5:15 "HIS LEGS ARE AS PILLARS OF MARBLE, SET UPON SOCKETS OF FINE GOLD."
This phrase introduces a similar thought to that of chapter 3:7 for, during this time our Lord moves about through His Church. The Apostle Paul gives this thought a sublime expression when he shows that although the feet seem to be more feeble than the head that the Head cannot say to the feet, I have no need of you. (1 Cor.12:21‑22) Moreover the feet members, being of fine gold, suggests that the Church is divinely protected from defilement with the earth.
In this portrait the legs are likened to pillars of marble and it is interesting to observe that the two pillars by the porch of the Temple—Jachin and Boaz—meant respectively "He will establish" and "In Him is strength." Natural man has not the moral strength to remain established and, as C.A.Coates An outline of the Song of Songs has expressed it "Man after the flesh has never been able to stand in any position in which God placed him; so it is no wonder that ‘He taketh no pleasure in the legs of a man.’" (Psa.147:10)
The resurrected Lord pointed to the same figure as that used by the Bride when He declared "Him that overcometh will I make a pillar in the temple of my God." (Rev.3:12 KJV) "In whom all the building fitly framed together groweth unto an holy temple in the Lord." (Eph.2:21 KJV)

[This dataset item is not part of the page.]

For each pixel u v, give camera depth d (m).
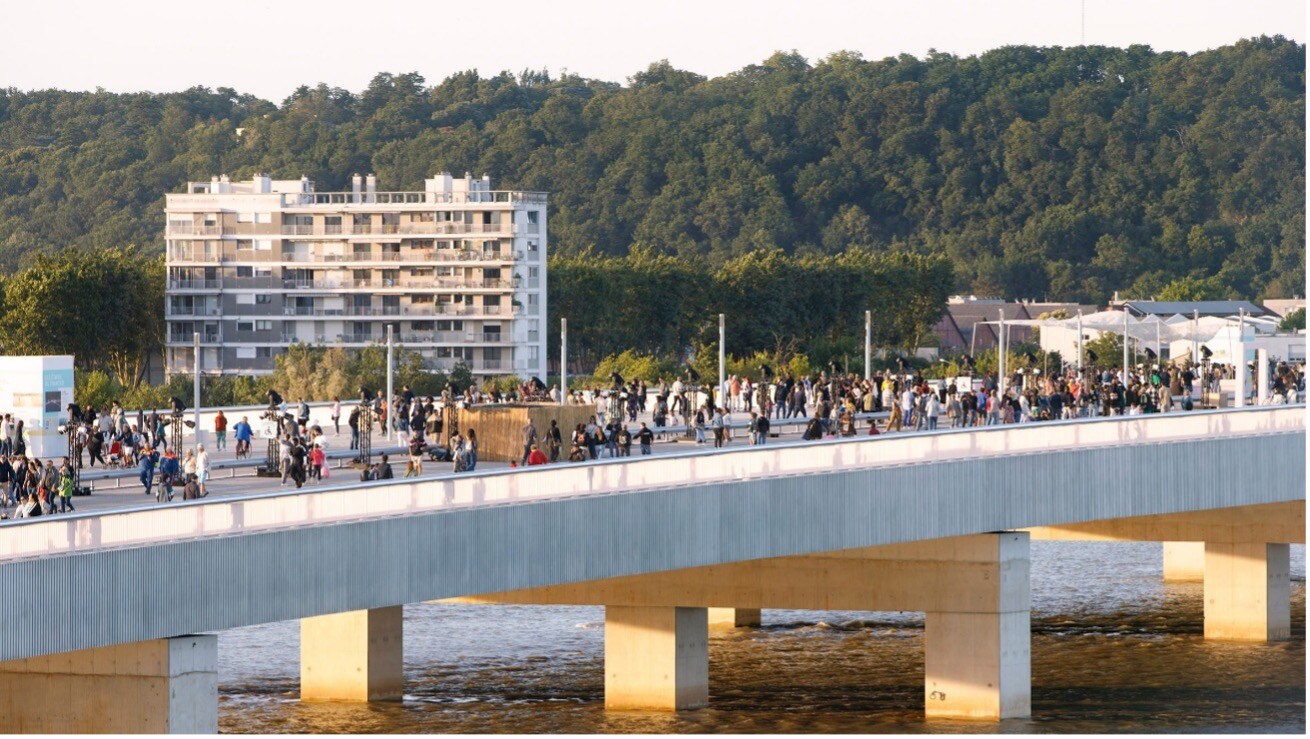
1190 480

"HIS ASPECT IS LIKE LEBANON, EXCELLENT AS THE CEDARS."
The majesty and dignity of Lebanon has been used as a symbol earlier in the song (and by contrast the apostate Lebanon has been referred to as a den of wild beasts.) His aspect here refers to His entire person as viewed by his loved ones. Here in the figure of Lebanon we see his surpassing excellence, His dignity and His lofty majesty.